One curious occurance happened to me too. One day I was on a bed in the psychiatric ward, and while dazing out I heard a song play on the radio, and I wasn't really listening but heard what it said.
The chorus went something like this:
"Why do you have all these tears, you can't hide your fears"
So while I listen I notice (barely) that that chorus repeats itself in my head.

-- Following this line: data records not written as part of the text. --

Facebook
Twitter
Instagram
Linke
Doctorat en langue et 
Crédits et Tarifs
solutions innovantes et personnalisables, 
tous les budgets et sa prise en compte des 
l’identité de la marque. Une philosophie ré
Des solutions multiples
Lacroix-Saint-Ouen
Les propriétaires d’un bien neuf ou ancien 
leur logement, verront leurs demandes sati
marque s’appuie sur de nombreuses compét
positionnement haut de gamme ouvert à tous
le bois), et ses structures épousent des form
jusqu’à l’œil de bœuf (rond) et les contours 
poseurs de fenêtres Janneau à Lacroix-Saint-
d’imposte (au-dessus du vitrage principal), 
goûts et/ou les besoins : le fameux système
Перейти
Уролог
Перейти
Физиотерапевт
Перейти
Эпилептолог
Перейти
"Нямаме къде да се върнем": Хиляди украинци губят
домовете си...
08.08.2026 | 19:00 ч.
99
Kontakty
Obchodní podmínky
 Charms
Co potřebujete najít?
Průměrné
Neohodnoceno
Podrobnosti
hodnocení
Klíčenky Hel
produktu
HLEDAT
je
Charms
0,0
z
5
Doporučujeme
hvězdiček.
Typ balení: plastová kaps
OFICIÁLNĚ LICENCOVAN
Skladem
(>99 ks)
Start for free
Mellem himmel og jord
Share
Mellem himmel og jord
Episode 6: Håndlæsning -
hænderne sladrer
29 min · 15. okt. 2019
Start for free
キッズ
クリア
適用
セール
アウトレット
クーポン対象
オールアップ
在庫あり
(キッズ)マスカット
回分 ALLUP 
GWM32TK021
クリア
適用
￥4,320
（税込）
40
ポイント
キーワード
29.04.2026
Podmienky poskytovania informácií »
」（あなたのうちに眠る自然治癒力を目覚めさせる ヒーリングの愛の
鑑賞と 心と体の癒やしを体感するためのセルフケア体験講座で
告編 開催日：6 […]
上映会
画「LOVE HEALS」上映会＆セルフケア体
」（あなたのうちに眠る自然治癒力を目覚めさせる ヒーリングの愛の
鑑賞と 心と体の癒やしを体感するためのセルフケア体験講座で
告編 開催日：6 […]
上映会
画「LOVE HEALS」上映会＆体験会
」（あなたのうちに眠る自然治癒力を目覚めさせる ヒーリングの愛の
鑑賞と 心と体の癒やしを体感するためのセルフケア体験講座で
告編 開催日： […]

So I listen (almost unconsciously) and hear it say... "why do you have all these fears".... "you can't hide"... and then all at once, in another tone, a dark demonic tone, it said "YOUR SOUL", and it scared the hell out of me mentally, but that's not just it. Together with that, in the center of my chest, the place where you feel 'in love' sensations, I felt a terrible feeling of fear, and I NEVER feel fear. I HAVEN'T FELT ANYTHING LIKE IT for maybe 10 to 20 YEARS. It was not a matter of the fact that hearing 'your soul' in that tone scared me, the feeling of fear was SIMULTANEOUS with the words YOUR SOUL. I didn't get afraid, I WAS MADE TO FEEL FEAR.
Something is not right with the view western people have on reality. There are beings probably that DMT hyperspace allows one to see in the mind, but these things are not just brain generated or mental. It's a big mistake in logical thinking to even ASSUME that. It should all be viewed from a neutral perspective as pure information without preemptive labeling of it as being hallucinations.